_Problem description_: Using the data beneath this instruction, retype only the lines from the one that contains "09.40 - 10.20 |" down to the one that contains "COMPARATIVE STUDIES | | |", both included, exactly as they appear.

_Task input_:
____

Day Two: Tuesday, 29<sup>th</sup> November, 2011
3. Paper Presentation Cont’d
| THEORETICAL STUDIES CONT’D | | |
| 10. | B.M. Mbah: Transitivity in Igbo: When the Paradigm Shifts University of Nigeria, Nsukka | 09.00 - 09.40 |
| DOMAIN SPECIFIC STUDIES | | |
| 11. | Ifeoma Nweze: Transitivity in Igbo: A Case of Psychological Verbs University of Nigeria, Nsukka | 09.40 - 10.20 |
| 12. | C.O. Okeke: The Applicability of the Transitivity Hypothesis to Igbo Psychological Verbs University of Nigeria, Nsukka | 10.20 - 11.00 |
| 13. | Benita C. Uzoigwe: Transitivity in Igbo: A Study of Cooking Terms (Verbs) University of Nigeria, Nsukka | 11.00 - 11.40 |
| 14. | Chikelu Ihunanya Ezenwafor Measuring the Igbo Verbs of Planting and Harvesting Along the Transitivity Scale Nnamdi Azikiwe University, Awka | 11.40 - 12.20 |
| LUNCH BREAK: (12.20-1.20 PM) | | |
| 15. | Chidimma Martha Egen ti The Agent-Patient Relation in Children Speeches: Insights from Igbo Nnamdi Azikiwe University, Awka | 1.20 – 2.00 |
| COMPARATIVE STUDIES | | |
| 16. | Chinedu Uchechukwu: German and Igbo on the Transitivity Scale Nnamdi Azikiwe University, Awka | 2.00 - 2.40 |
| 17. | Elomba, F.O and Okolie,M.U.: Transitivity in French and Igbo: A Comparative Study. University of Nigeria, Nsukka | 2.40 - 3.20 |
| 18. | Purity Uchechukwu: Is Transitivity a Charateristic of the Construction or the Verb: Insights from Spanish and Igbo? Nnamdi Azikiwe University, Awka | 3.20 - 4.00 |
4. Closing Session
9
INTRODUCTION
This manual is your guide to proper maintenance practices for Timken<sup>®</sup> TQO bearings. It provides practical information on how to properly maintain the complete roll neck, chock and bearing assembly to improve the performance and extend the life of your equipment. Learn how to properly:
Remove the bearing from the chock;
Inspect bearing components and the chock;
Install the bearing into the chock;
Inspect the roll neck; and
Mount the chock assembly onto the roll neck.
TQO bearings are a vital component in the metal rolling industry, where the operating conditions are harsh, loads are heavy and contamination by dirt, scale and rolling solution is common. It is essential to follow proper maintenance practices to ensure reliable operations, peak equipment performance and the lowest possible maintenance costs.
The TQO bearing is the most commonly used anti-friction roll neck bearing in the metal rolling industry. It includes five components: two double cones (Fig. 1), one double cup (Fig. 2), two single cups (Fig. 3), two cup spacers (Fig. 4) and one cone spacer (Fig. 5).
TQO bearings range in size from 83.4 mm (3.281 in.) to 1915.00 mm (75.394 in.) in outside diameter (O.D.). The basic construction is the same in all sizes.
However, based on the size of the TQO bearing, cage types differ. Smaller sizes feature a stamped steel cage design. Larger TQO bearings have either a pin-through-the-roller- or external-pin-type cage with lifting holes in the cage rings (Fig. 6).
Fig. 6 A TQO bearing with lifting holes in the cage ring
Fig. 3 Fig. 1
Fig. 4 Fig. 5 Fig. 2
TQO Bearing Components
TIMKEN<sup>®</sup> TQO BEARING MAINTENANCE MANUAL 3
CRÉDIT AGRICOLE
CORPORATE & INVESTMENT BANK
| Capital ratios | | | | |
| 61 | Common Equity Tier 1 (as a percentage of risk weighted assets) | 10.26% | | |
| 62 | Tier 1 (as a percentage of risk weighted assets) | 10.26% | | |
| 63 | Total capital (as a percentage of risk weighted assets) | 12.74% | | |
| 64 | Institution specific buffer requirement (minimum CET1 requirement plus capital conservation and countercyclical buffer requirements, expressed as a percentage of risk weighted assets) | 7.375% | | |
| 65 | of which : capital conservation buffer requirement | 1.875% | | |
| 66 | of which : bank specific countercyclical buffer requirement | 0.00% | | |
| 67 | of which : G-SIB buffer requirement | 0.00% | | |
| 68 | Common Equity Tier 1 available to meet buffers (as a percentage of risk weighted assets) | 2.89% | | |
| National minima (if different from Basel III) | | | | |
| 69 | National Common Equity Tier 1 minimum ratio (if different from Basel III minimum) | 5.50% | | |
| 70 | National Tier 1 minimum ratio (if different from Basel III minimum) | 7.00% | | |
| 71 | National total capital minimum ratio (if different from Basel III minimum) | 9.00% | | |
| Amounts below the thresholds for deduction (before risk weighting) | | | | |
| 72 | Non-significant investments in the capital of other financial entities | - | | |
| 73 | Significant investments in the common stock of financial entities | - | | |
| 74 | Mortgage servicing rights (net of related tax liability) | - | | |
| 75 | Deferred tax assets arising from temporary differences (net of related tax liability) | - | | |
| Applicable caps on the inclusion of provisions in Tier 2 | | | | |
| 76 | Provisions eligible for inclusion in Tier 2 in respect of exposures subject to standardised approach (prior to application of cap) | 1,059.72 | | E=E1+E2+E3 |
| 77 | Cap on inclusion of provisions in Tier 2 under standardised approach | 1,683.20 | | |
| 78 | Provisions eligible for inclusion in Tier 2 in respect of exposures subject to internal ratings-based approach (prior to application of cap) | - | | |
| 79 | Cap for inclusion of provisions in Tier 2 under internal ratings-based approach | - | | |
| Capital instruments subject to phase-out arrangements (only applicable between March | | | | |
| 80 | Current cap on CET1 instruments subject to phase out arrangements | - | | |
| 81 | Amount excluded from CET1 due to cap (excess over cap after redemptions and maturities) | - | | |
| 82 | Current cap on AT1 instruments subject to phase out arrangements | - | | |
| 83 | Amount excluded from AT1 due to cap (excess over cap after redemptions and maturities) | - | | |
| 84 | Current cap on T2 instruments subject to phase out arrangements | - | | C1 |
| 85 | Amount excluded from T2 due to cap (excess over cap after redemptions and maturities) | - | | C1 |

____

_Task answer_:
| 11. | Ifeoma Nweze: Transitivity in Igbo: A Case of Psychological Verbs University of Nigeria, Nsukka | 09.40 - 10.20 |
| 12. | C.O. Okeke: The Applicability of the Transitivity Hypothesis to Igbo Psychological Verbs University of Nigeria, Nsukka | 10.20 - 11.00 |
| 13. | Benita C. Uzoigwe: Transitivity in Igbo: A Study of Cooking Terms (Verbs) University of Nigeria, Nsukka | 11.00 - 11.40 |
| 14. | Chikelu Ihunanya Ezenwafor Measuring the Igbo Verbs of Planting and Harvesting Along the Transitivity Scale Nnamdi Azikiwe University, Awka | 11.40 - 12.20 |
| LUNCH BREAK: (12.20-1.20 PM) | | |
| 15. | Chidimma Martha Egen ti The Agent-Patient Relation in Children Speeches: Insights from Igbo Nnamdi Azikiwe University, Awka | 1.20 – 2.00 |
| COMPARATIVE STUDIES | | |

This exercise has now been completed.